Je weiter man sucht, um so mehr Verwirrung. Die als seriös zu betrachtende Encyclopedia Britannica weiß:

Bolesław Leśmian, original name Bolesław Lesman, (born January 12, 1877 or 1878, Warsaw, Poland, Russian Empire [now in Poland]—died November 5, 1937, Warsaw), lyric poet who was among the first to adapt Symbolism and Expressionism to Polish verse.

  1. Januar? Ich schaue in das DDR-Lexikon fremdsprachiger Schriftsteller von 1979: ebenfalls 12.1. Kindler 1988: 22.1. Wieso haben die beiden Lexika 10 Tage früher? Gemeinsame Quelle? Nächstes mal in der Bibliothek suche ich weiter. (Der in Russland, aber wohl nicht im russischen Polen (?) gültige julianische Kalender kann es wohl nicht sein, der müsste für das 19. Jahrhundert 12 Tage Unterschied haben.

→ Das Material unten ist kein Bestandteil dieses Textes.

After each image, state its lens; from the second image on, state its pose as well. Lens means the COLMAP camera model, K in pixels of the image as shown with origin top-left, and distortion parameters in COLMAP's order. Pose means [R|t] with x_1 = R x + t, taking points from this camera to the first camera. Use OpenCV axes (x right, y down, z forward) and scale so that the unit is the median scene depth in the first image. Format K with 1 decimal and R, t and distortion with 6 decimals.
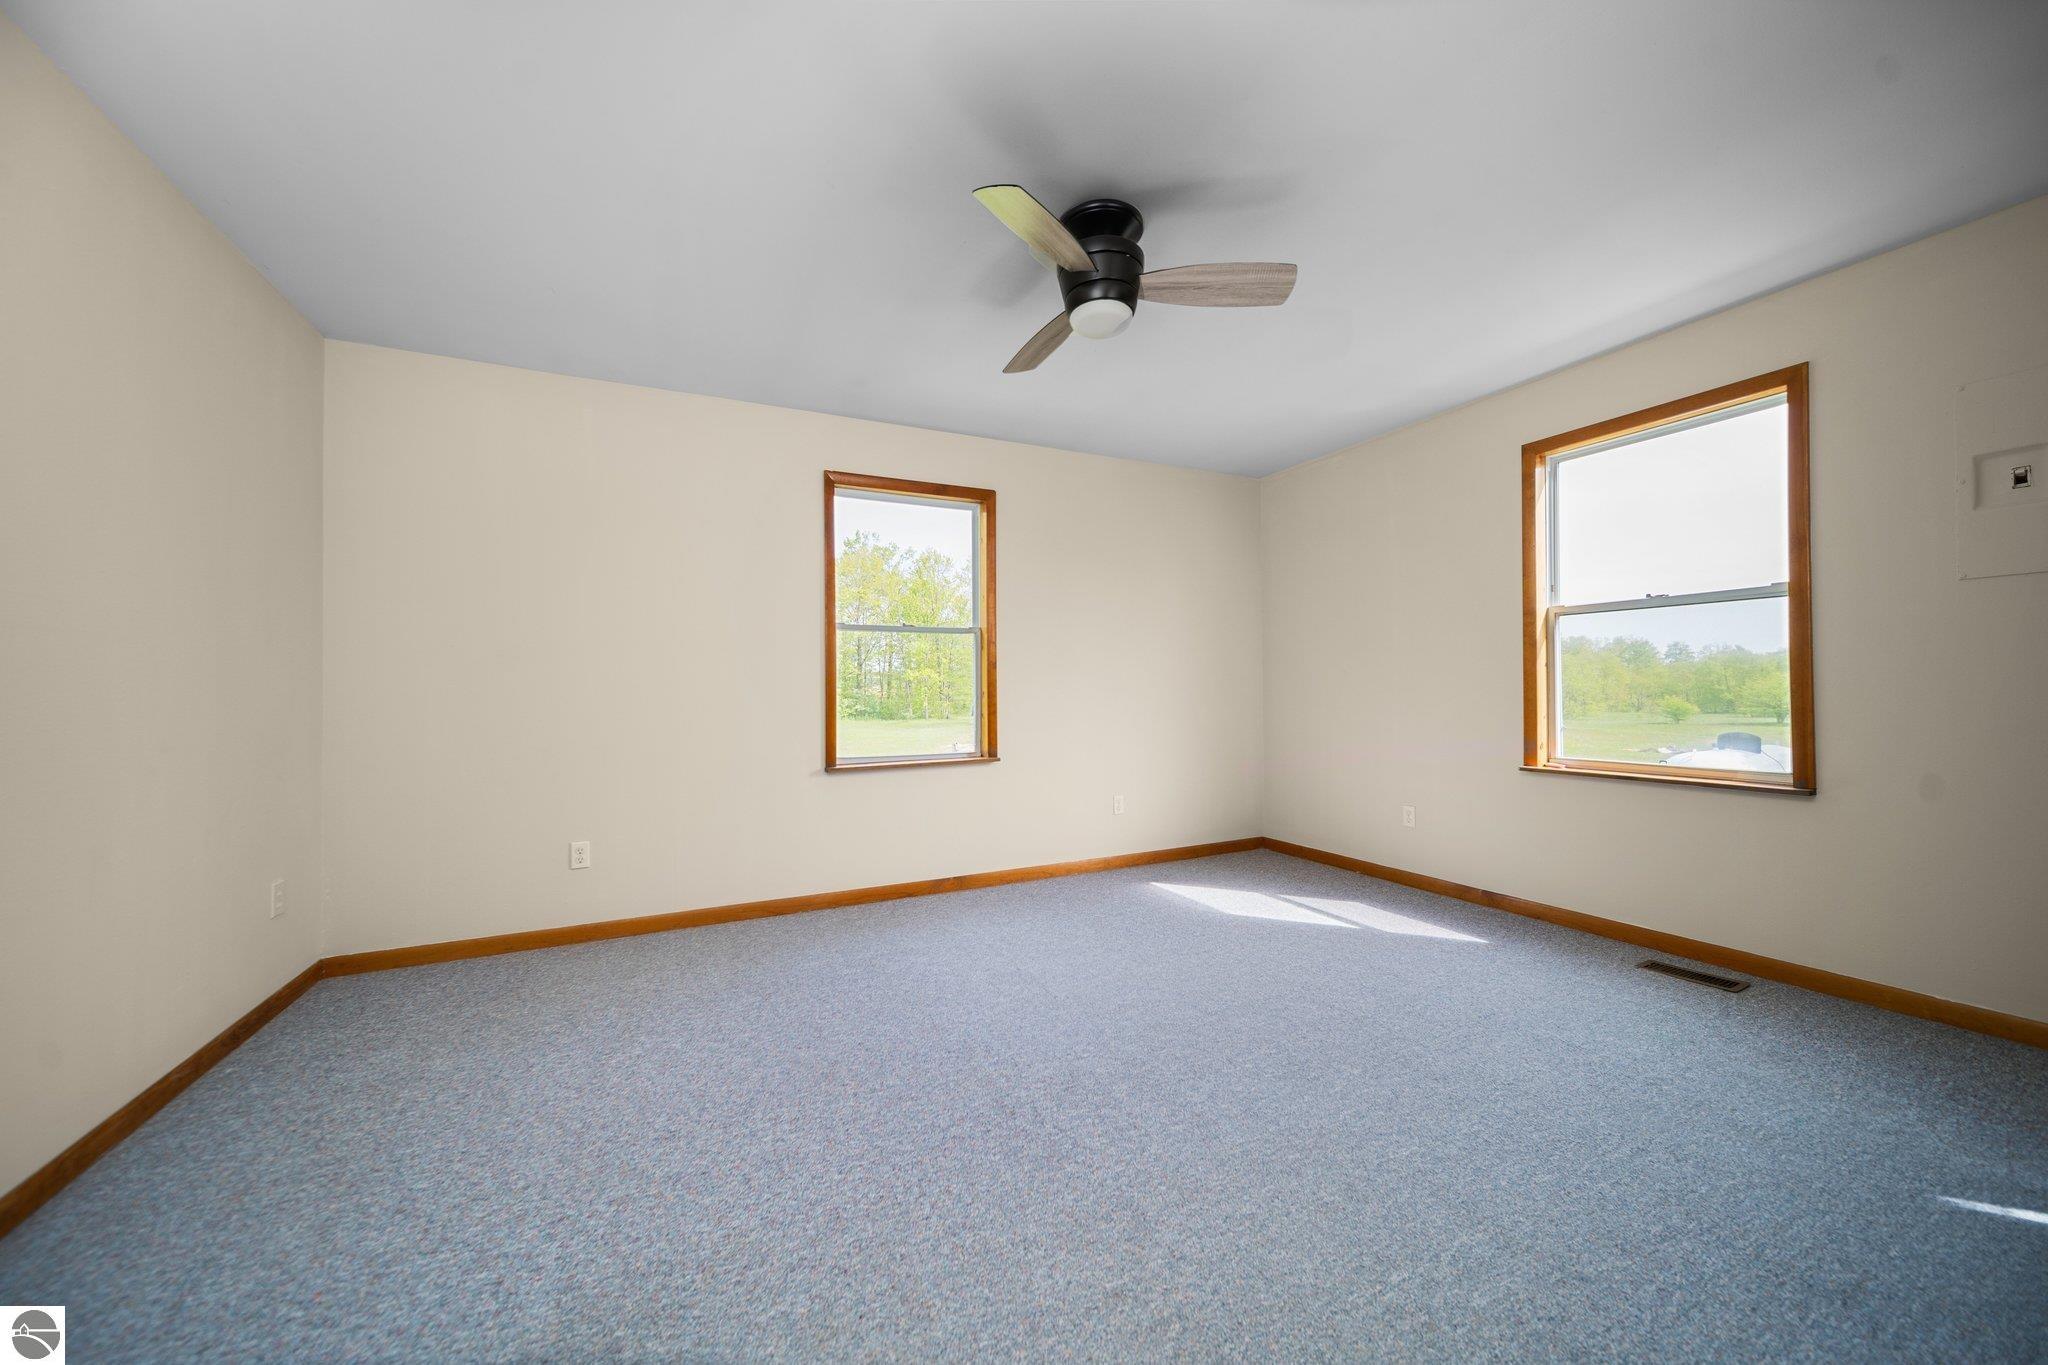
lens RADIAL K [[728.2, 0, 1023.7], [0, 728.2, 687.6], [0, 0, 1]] dist [-0.007441, -0.000291]
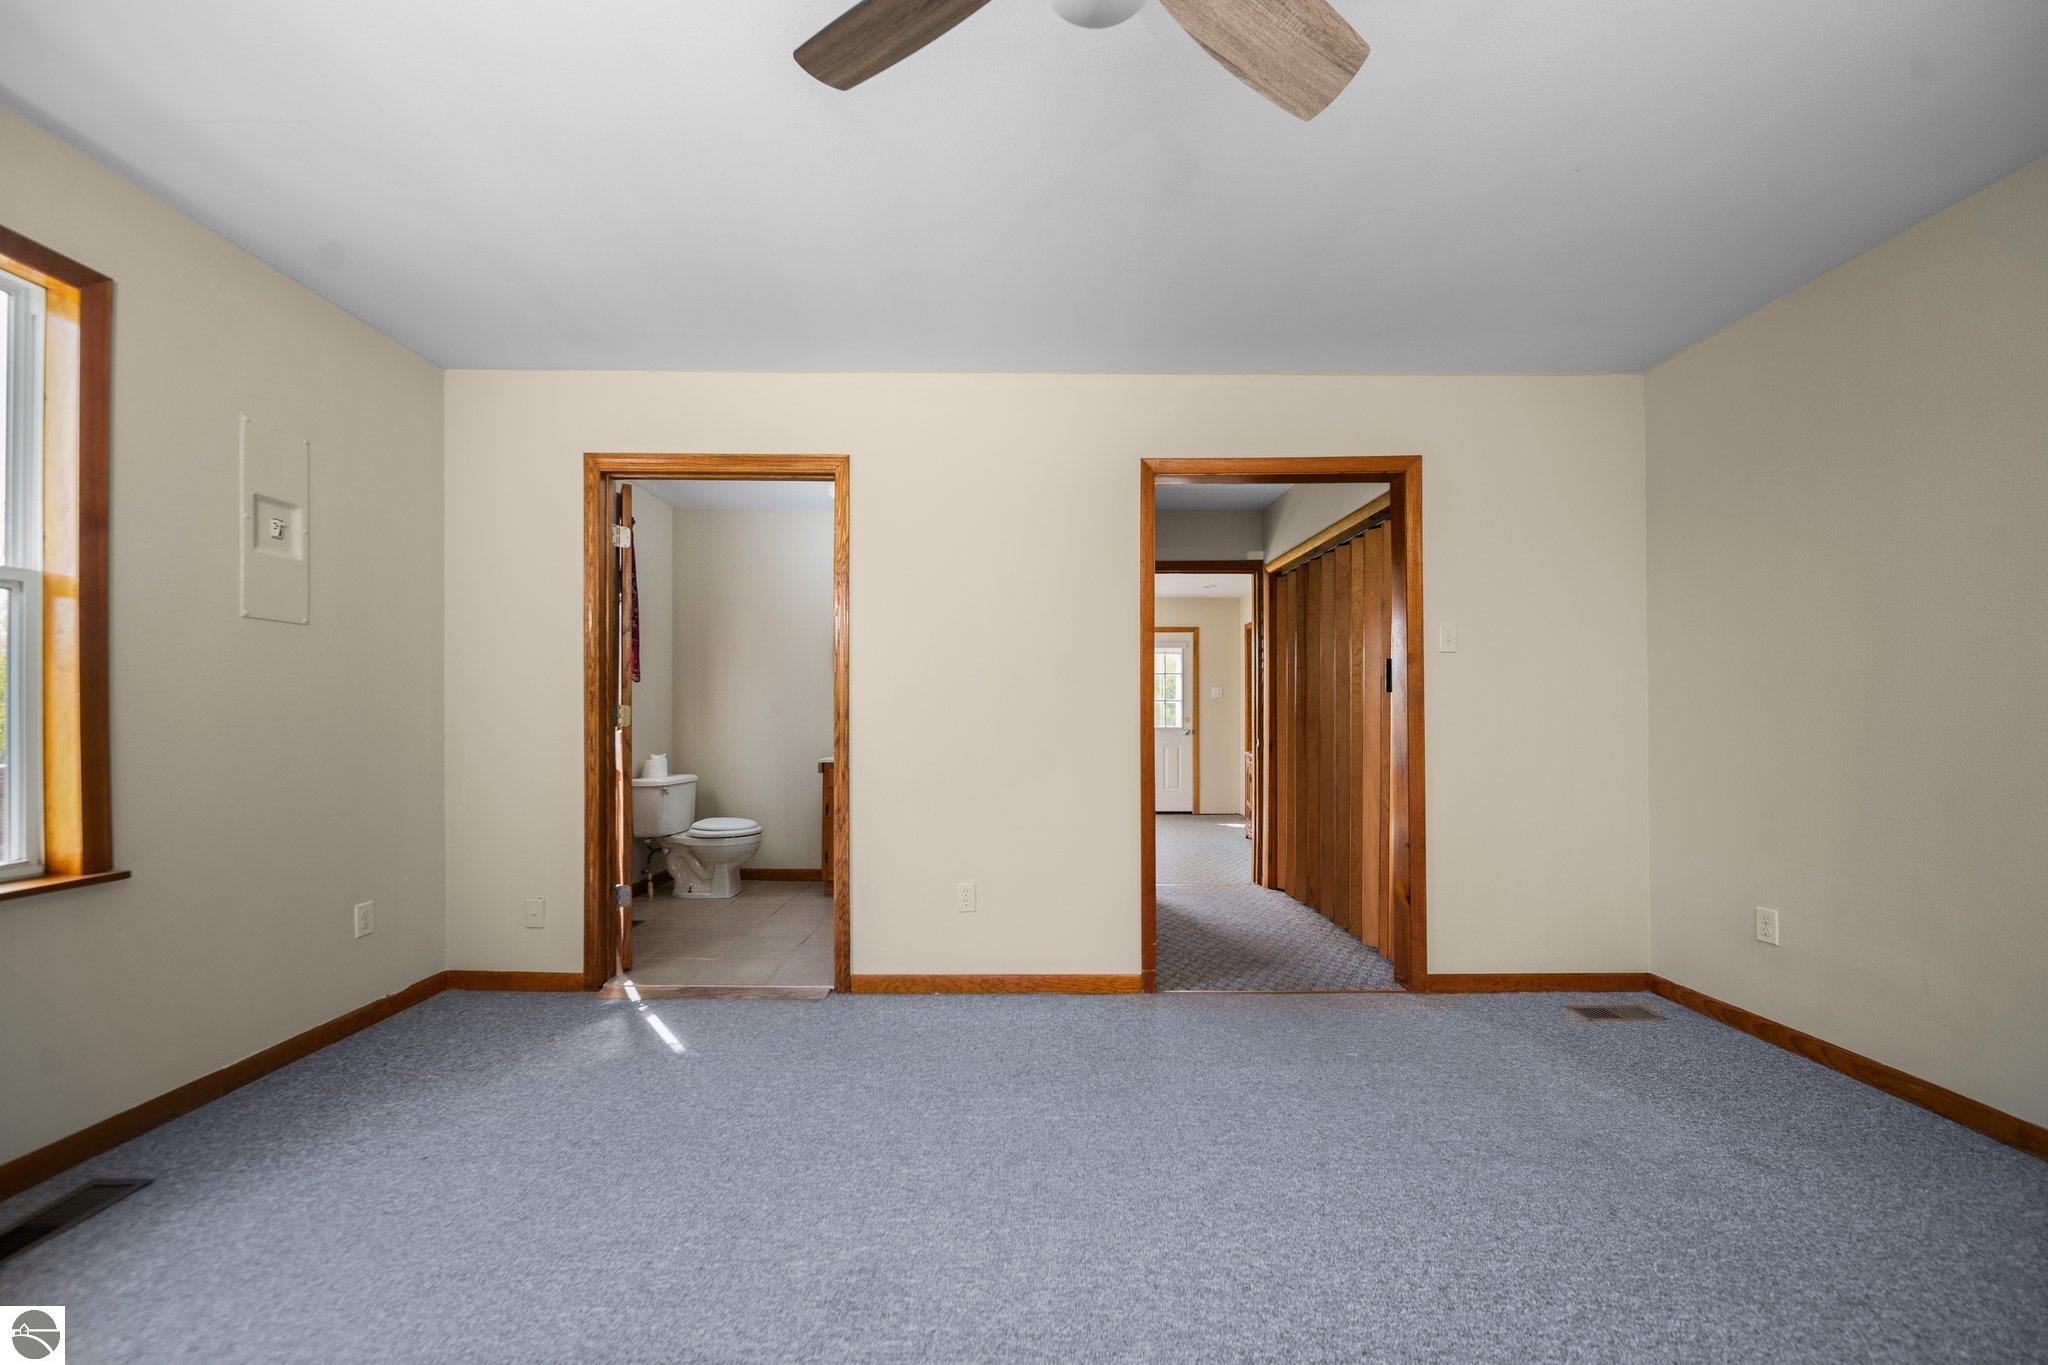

**) Weitgehende, wenn auch nicht völlige Einigkeit besteht hinsichtlich des Sterbedatums. Fast alle geben den 5. November 1937 an. Die italienische und spanische Wikipedia aber haben den 7. November. Das scheint nicht zu stimmen – Wiki Russisch gibt als Quelle für das Sterbedatum eine polnische Zeitung vom 7. November 1937 an.